Megan's Law

Before Megan's Law, the federal Jacob Wetterling Act of 1994 required each state to create a registry for sexual offenders and certain other offenses against children.

[4][3] After the high-profile rape and murder of seven-year-old Megan Kanka in Hamilton Township, Mercer County, New Jersey by Jesse Timmendequas, a sex offender with two previous convictions of sex crimes against small children living across the street from Megan, her parents Richard and Maureen Kanka worked to change the law by demanding mandatory community notification of sex offenders, arguing that the registration required under the Jacob Wetterling Act was not a sufficient protection measure.
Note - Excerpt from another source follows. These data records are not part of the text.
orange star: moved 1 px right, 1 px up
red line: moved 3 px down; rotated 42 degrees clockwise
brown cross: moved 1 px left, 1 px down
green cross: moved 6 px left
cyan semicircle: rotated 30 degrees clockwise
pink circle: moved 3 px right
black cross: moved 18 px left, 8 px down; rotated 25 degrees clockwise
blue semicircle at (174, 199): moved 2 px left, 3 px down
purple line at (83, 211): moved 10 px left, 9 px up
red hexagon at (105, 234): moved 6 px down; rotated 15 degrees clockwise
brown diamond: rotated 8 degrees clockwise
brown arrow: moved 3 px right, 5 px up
[3] The New Jersey law became model for federal legislation, introduced in the House of Representatives by Congressman Dick Zimmer.
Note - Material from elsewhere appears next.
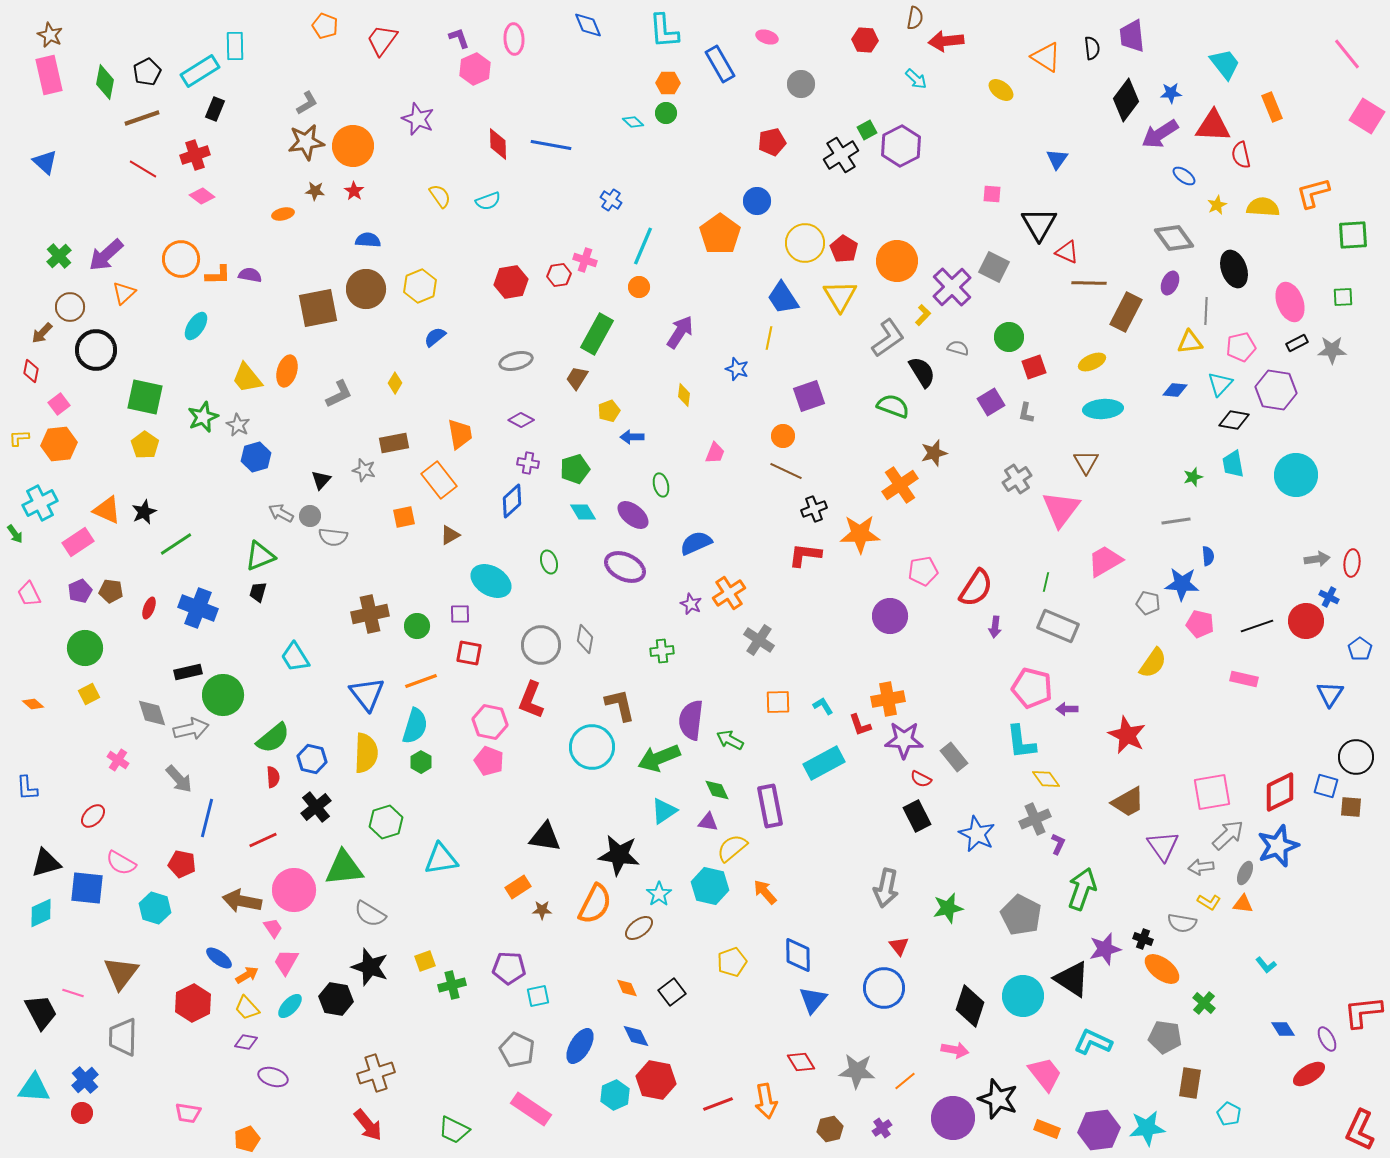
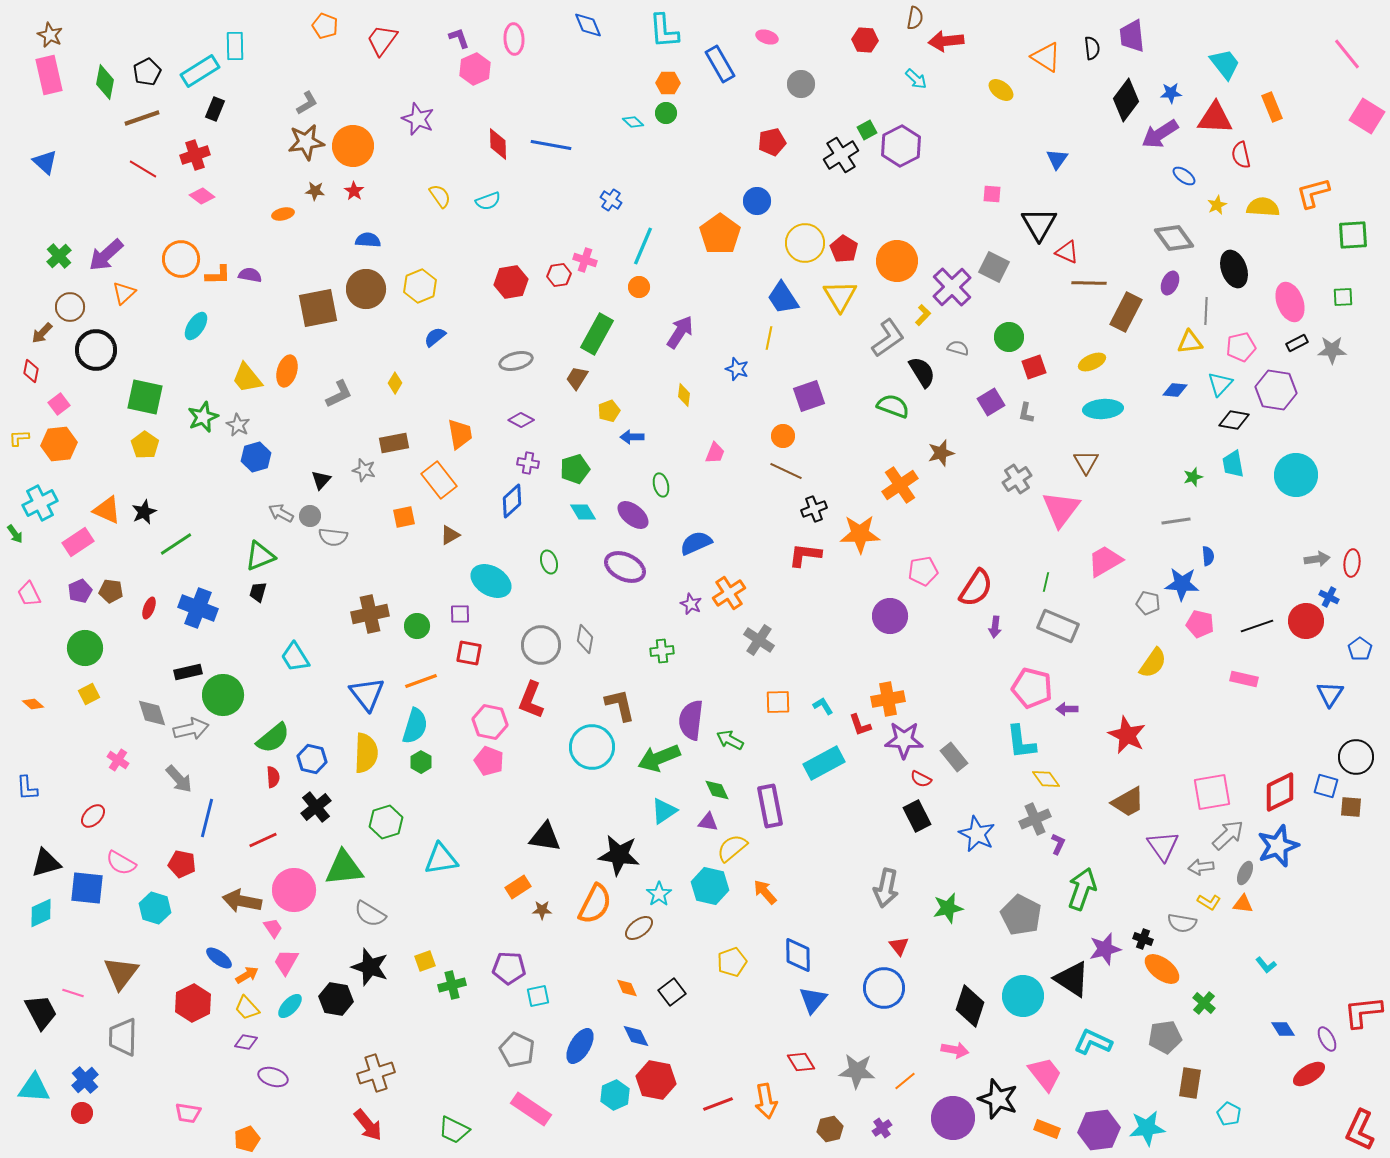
red triangle at (1213, 126): moved 2 px right, 8 px up
brown star at (934, 453): moved 7 px right
gray pentagon at (1165, 1037): rotated 16 degrees counterclockwise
[6] On May 17, 1996, President Bill Clinton signed federal Megan's Law, an amendment to the Jacob Wetterling Act, that set the guidelines for the state statutes, requiring states to notify the public, although officials could decide how much public notification is necessary, based on the level of danger posed by an offender.

[8][9] International Megan's Law requires the notification to foreign governments when a citizen of the United States who is registered as a sex offender for sexual offense involving a minor is going to be traveling to their country.

[16] Majority of research results do not find statistically significant shift in sexual offense trends following the implementation of sex offender registration and notification (SORN) regimes.

Treatment professionals such as ATSA criticize the lack of evidence of the laws' effectiveness, the automatic inclusion of offenders on the registry without determining the risk of reoffense (by applying scientifically validated risk assessment tools), the scientifically unsupported popular belief in high recidivism, and the counter-effectiveness of the laws, which can actually undermine, rather than improve public safety by exacerbating factors (e.g. unemployment, instability) that may lead to recidivism.

[30][31] In addition, civil rights and reformist organizations highlight the adverse collateral effects on the family members of registrants, and question the fairness of the registries as indefinite punishment, and when applied to certain offender groups, such as juveniles and young adults engaging in consensual acts.